Paul Bunyan and Babe the Blue Ox are the names of a pair of large statues of the American folk hero Paul Bunyan and his ox, located in Bemidji, Minnesota. This roadside attraction has been listed on the National Register of Historic Places since 1988.

Built in 1937 to attract attention of passing motorists, these are similar to such structures as the Benewah Milk Bottle, the Teapot Dome Service Station, or the comparably colossal Dinosaur Park sculptures in South Dakota. These were all built in a period of time when automobile travel became increasingly affordable and common.

This pair of statues are said by the Kodak Company to be the "second most photographed statues in the United States", behind Mount Rushmore in South Dakota.

==History==
The city of Bemidji is located in a vast woodland and lake region. As early as the 1890s, the town enjoyed a modest tourist trade. When rail connections were constructed to Bemidji in 1898, promoters began the development of lakeshore sites for cottages, hotels, and resorts. Most of these resorts catered to hunters and anglers. In the 1920s, the rise in automobile usage and affordability contributed to a significant boom in Bemidji's tourist industry, but it suffered during the Great Depression. Enter Paul Bunyan and Babe the Blue Ox.

As a means of stimulating tourism in Bemidji, a number of local, civic organizations sponsored a winter carnival meant to promote the city's resources for winter sports. Due to Bemidji's once prominent status as a logging and lumbering center, the celebrations focused on Paul Bunyan, the larger-than life lumberjack who is an American folk hero.

On January 14, 1937, the carnival opened with Earl L. Grinols, Sr., elected as the carnival king. Two giant statues were unveiled at the event: one of Bunyan and the other of his giant blue ox, Babe; the pair were to serve as carnival mascots. Babe was brought into town on a Grinols Implement & Fuel Co. truck arranged so that its exhaust exited through Babe's nostrils. The statues were designed by Lennord L. Pitney of Park Rapids, Minnesota. Paul was built by Carl Aldal (1897–1966), a local cement man. Babe was built by N. Edward Johnson (1902 - 1999) who owned the Bemidji Boat Factory.

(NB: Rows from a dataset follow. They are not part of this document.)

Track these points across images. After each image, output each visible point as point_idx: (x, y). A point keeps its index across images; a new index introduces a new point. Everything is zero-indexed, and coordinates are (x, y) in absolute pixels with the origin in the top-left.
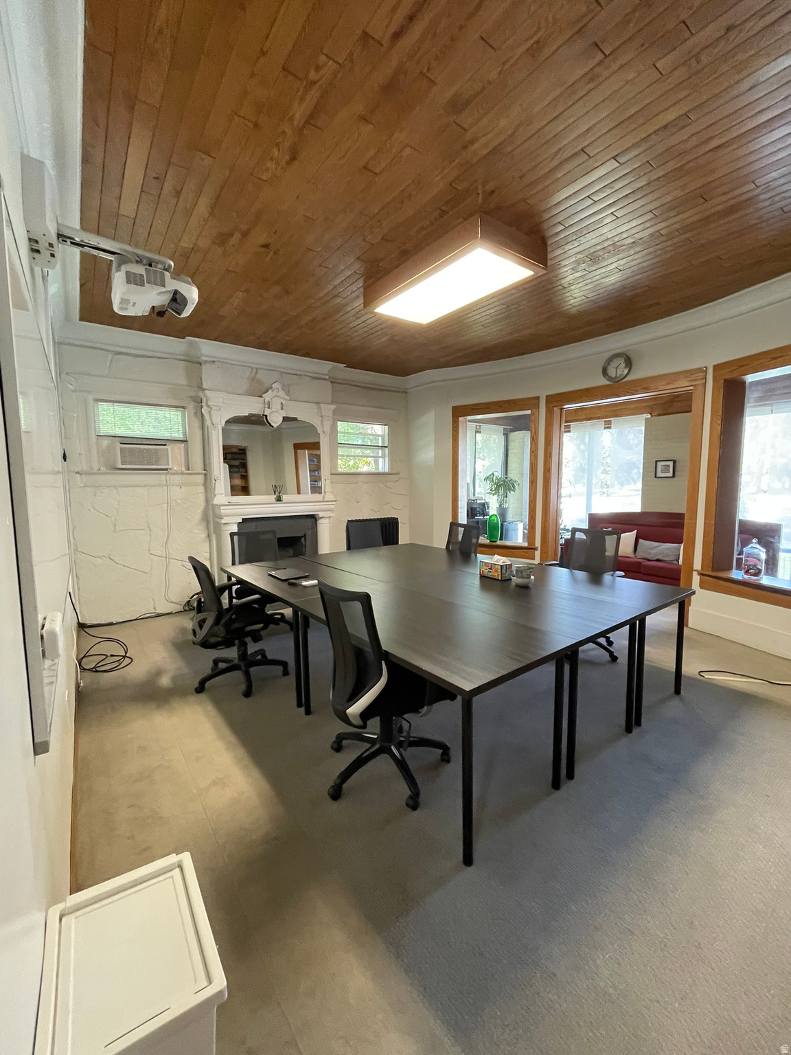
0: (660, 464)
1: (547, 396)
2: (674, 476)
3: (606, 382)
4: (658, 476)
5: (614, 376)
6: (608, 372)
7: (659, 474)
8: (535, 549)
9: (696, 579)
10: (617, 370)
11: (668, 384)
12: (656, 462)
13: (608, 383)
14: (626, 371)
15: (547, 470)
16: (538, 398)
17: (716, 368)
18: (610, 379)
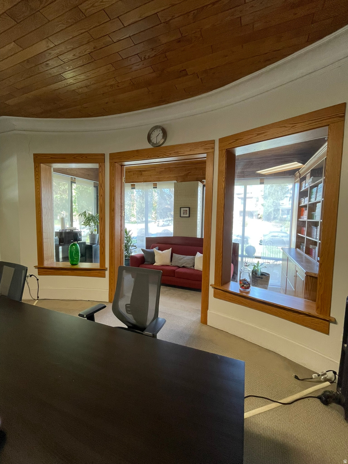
0: (182, 209)
1: (110, 154)
2: (189, 216)
3: (150, 146)
4: (181, 216)
5: (155, 142)
6: (151, 139)
7: (182, 215)
8: (105, 270)
9: (211, 291)
10: (157, 137)
11: (191, 150)
12: (180, 208)
13: (152, 147)
14: (163, 140)
15: (112, 210)
16: (104, 155)
17: (221, 140)
18: (153, 144)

In March 2006, the Rotary Club of Bemidji raised $53,000; along with a $68,000 federal grant, the club undertook to repair some damage to the statues. The money was also allocated for use in maintenance, with the majority slated for stabilizing the ground beneath the statues, to lessen shifting in freezing temperatures. The work included repairing a 1 in crack in Babe from the neck to the hindquarters; this had continued to widen despite yearly fixes by the city with caulk and blue paint.

In October 2013, local organizers ran the first Bemidji Blue Ox Marathon and planned the course to run past the statues.

==Dimensions==
Paul Bunyan is approximately 18 ft tall and measures 5 ft across at his base. From toe to heel, Paul Bunyan measures 3 ft. Babe the Blue Ox is about 10 ft tall and 8 ft across at the front hooves. From nose to tail, Babe measures about 23 ft.

==In popular culture==
- The statues are featured on a postcard during the opening sequence of the 1983 film National Lampoon's Vacation.
- The 8th track from the 2012 album Danza IIII: The Alpha – The Omega of American mathcore band The Tony Danza Tapdance Extravaganza is titled "Paul Bunyan and the Blue Ox".
- The statues are featured in the 2014 film Kumiko, the Treasure Hunter.
- The statues are featured in the first season of the FX series Fargo. While mainly shown throughout the season on Bemidji's fictional welcome sign, in the 2014 episode "A Fox, a Rabbit, and a Cabbage" the statues are depicted as smaller, life-size statues standing upon tall pedestals near railroad tracks and not Lake Bemidji.